# ACA enrollment period: maintenance shutdown alert for ALL users



## Lethe200 (Sep 24, 2017)

*Healthcare.gov to Shut Down During Parts of Enrollment Period for Maintenance*
WS Journal Sept. 23, 2017

(excerpted)
The Trump administration plans to shut down healthcare.gov, a website consumers use to sign up for the Affordable Care Act, for 12 hours on nearly every Sunday of the coming ACA enrollment season.

*The outages, which the administration says are for maintenance, will occur from midnight through noon on every Sunday other than Dec. 10. This year’s enrollment season, which the administration has shortened to half the length of previous years, will run from Nov. 1 through Dec. 15 for states that use the federal marketplace.*

The administration has come under fire from supporters of the ACA, who say it is taking intentional steps to undermine the law’s performance.

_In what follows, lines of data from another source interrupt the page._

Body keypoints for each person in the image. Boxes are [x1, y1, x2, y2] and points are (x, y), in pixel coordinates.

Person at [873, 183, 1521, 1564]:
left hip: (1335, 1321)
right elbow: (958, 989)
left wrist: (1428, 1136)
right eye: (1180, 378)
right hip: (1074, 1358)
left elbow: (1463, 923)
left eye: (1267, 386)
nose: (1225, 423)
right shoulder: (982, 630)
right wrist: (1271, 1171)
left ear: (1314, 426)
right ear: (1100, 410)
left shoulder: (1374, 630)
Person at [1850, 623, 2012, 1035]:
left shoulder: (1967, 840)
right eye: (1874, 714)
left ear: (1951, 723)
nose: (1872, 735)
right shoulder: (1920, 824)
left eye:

An agency spokeswoman, Nicole Black, said the schedule is being provided in advance this year as a heads-up for enrollment assistants.

But critics noted that the outages are scheduled on weekends, which they said is when consumers most often find time to browse for health plans.


----------



## Aunt Bea (Sep 24, 2017)

If people use a state exchange the rules may be different.  

In New York the enrollment period will run from November 1, 2017 through January 31, 2018.


----------



## GreenSky (Sep 24, 2017)

The website crashes on a regular basis anyway.  

Rick


----------